**À FAIRE**
Veuillez extraire la section du document ci-dessous dans son intégralité, mot pour mot, sans rien y changer.

**SECTION DU DOCUMENT**

┄┄┄┄┄┄┄┄┄┄

Dans sa quête du bon droit et de la justice, la stabilité du droit devrait donc constituer une priorité pour l’avocat·e-philosophe. Dans sa pratique, celui/celle-ci devrait dénoncer les changements brusques dans l’état du droit et appeler à une application constante de celui-ci.


8. La congruence


Le principe de congruence exige que l’état du droit soit en adéquation avec la manière avec laquelle celui-ci est effectivement appliqué. En effet, la règle de droit prise en isolation est sans effet : ce n’est seulement que lorsqu’elle est mise en œuvre, administrée ou appliquée aux justiciables qu’elle a un caractère contraignant.


On rappelle encore une fois le principe de promulgation et celui de la prospectivité. Une personne ne peut en effet se conformer à une règle appliquée différemment que ce qui était prévu au moment de sa promulgation.


Dans l’arrêt Kanthasamy, la Cour suprême dénonce la renonciation des agents d’immigration d’exercer le pouvoir discrétionnaire d’accorder une dispense conformément au paragraphe 25(1) de la Loi sur l’immigration et sur la protection des réfugiés si des considérations d’ordre humanitaire le justifient au profit d’une application stricte de lignes directrices ministérielles. On y voit une incongruence insoutenable entre le texte même de la disposition législative et son application par la force étatique.

Il est important pour l’avocat·e-philosophe de rester à l’affût de signes révélant une telle incongruence. Il s’agit d’un exercice difficile, qui nécessite de remettre en question des pratiques administratives ou coutumières bien établies, au bénéfice d’une réelle justice.


***


Comme nombre de mes ami·e·s et collègues ayant collaboré à l’édition Jugement dernier, cet article est mon dernier texte dans le Pigeon.


Après trois ans à la Faculté et autant dans le journal, il est temps pour moi de déployer mes ailes et de prendre mon envol vers le monde du Barreau, du stage et de la pratique.


Mes amis, rappelez-vous : que les pigeons regardent le ciel mais qu’ils retrouvent toujours leur nid.

┄┄┄┄┄┄┄┄┄┄

**DONNÉES ENREGISTRÉES**
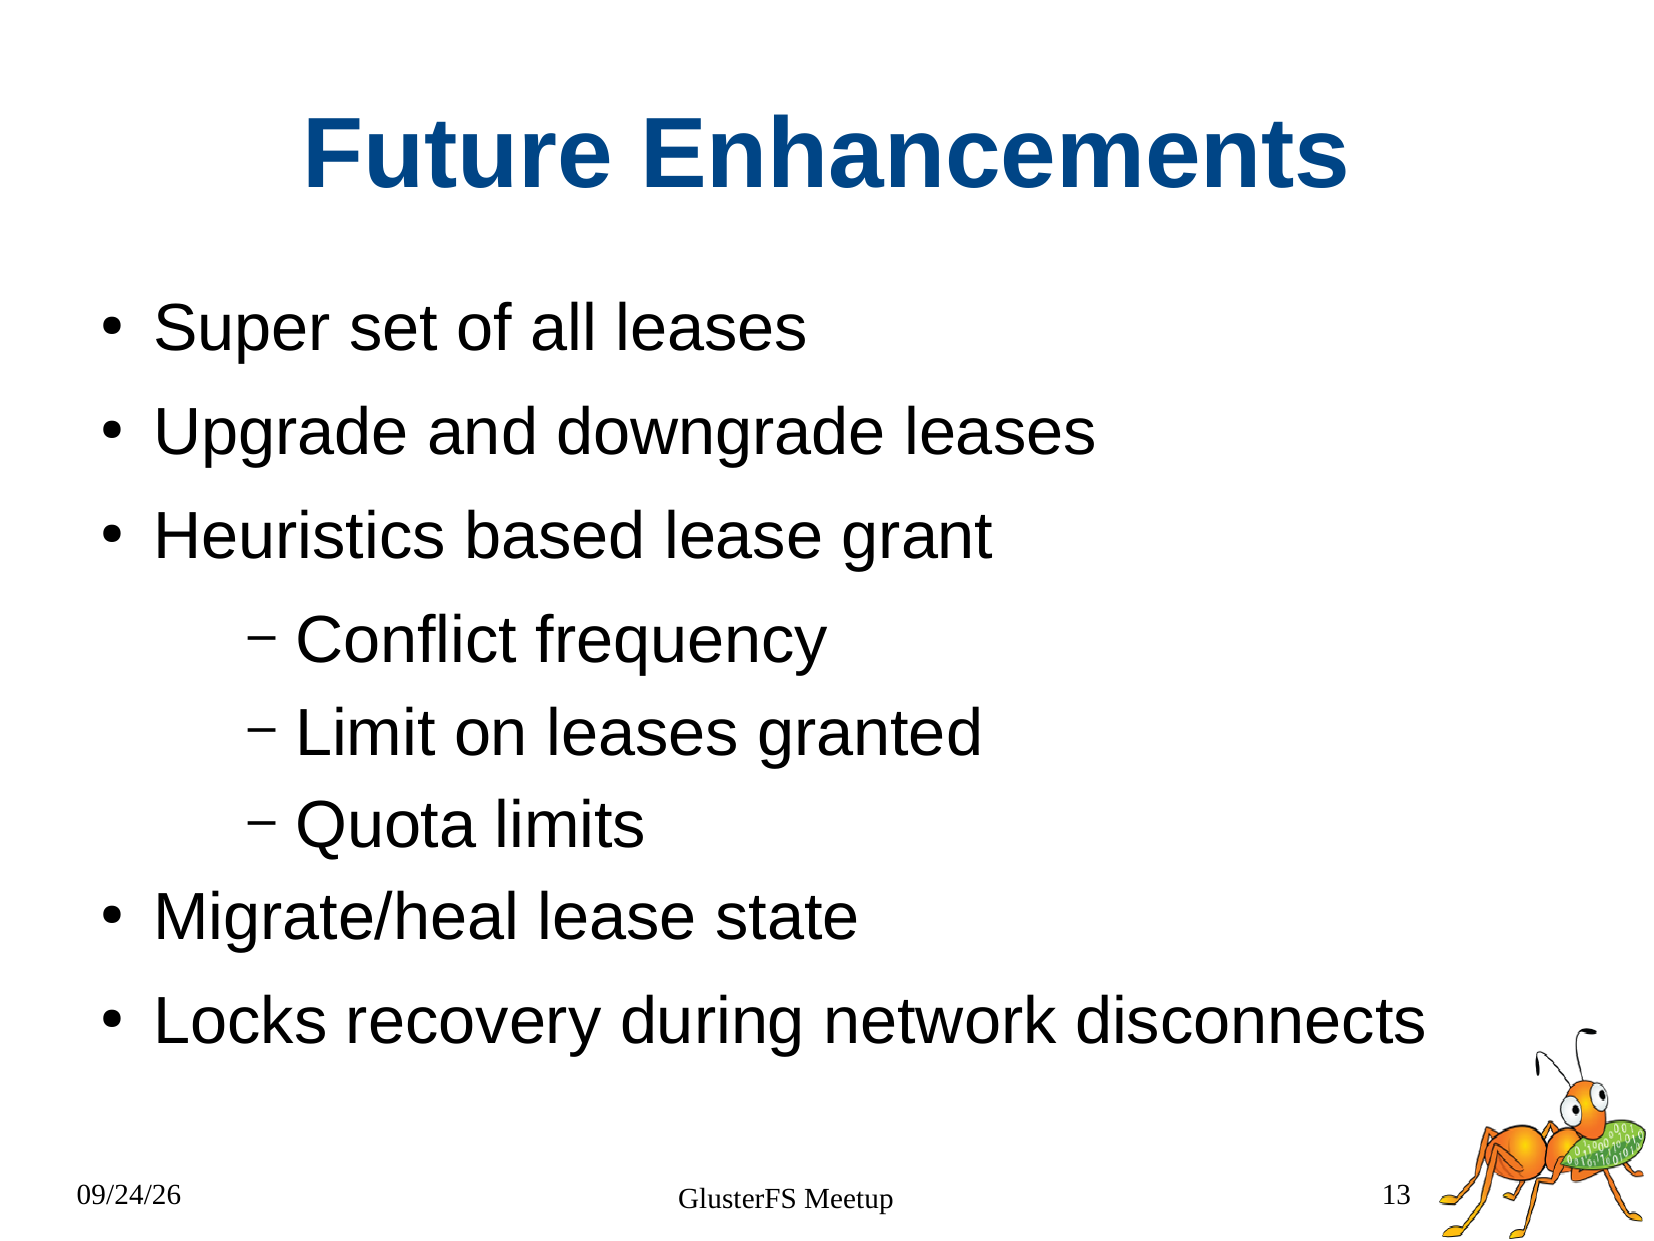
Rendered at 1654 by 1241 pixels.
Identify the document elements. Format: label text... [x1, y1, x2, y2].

picture [1436, 1027, 1648, 1241]
list Super set of all leases Upgrade and downgrade leases Heuristics based lease grant Conflict frequency Limit on leases granted Quota limits Migrate/heal lease state Locks recovery during network disconnects [82, 290, 1571, 1066]
title Future Enhancements [82, 49, 1571, 257]
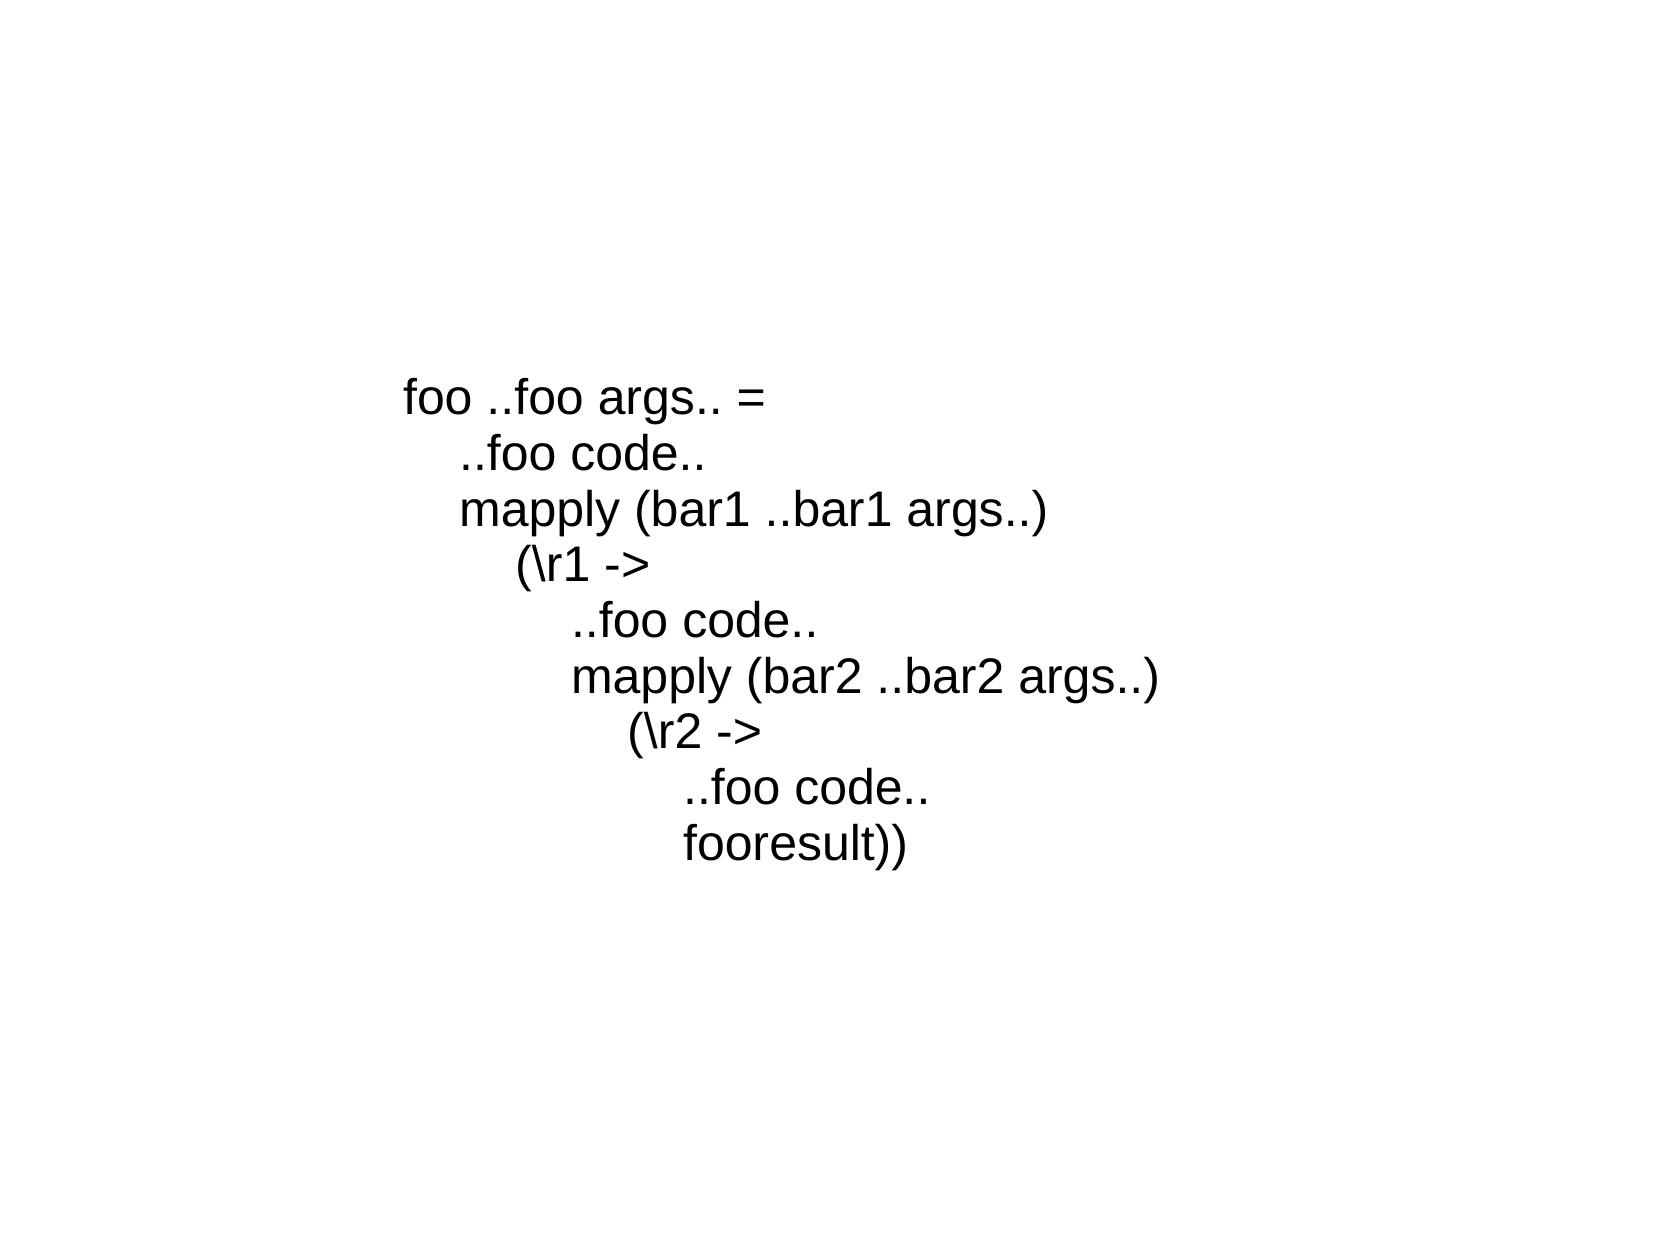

┄┄┄┄┄┄┄┄┄┄

**RÉPONSE**
Dans sa quête du bon droit et de la justice, la stabilité du droit devrait donc constituer une priorité pour l’avocat·e-philosophe. Dans sa pratique, celui/celle-ci devrait dénoncer les changements brusques dans l’état du droit et appeler à une application constante de celui-ci.


8. La congruence


Le principe de congruence exige que l’état du droit soit en adéquation avec la manière avec laquelle celui-ci est effectivement appliqué. En effet, la règle de droit prise en isolation est sans effet : ce n’est seulement que lorsqu’elle est mise en œuvre, administrée ou appliquée aux justiciables qu’elle a un caractère contraignant.


On rappelle encore une fois le principe de promulgation et celui de la prospectivité. Une personne ne peut en effet se conformer à une règle appliquée différemment que ce qui était prévu au moment de sa promulgation.


Dans l’arrêt Kanthasamy, la Cour suprême dénonce la renonciation des agents d’immigration d’exercer le pouvoir discrétionnaire d’accorder une dispense conformément au paragraphe 25(1) de la Loi sur l’immigration et sur la protection des réfugiés si des considérations d’ordre humanitaire le justifient au profit d’une application stricte de lignes directrices ministérielles. On y voit une incongruence insoutenable entre le texte même de la disposition législative et son application par la force étatique.

Il est important pour l’avocat·e-philosophe de rester à l’affût de signes révélant une telle incongruence. Il s’agit d’un exercice difficile, qui nécessite de remettre en question des pratiques administratives ou coutumières bien établies, au bénéfice d’une réelle justice.


***


Comme nombre de mes ami·e·s et collègues ayant collaboré à l’édition Jugement dernier, cet article est mon dernier texte dans le Pigeon.


Après trois ans à la Faculté et autant dans le journal, il est temps pour moi de déployer mes ailes et de prendre mon envol vers le monde du Barreau, du stage et de la pratique.


Mes amis, rappelez-vous : que les pigeons regardent le ciel mais qu’ils retrouvent toujours leur nid.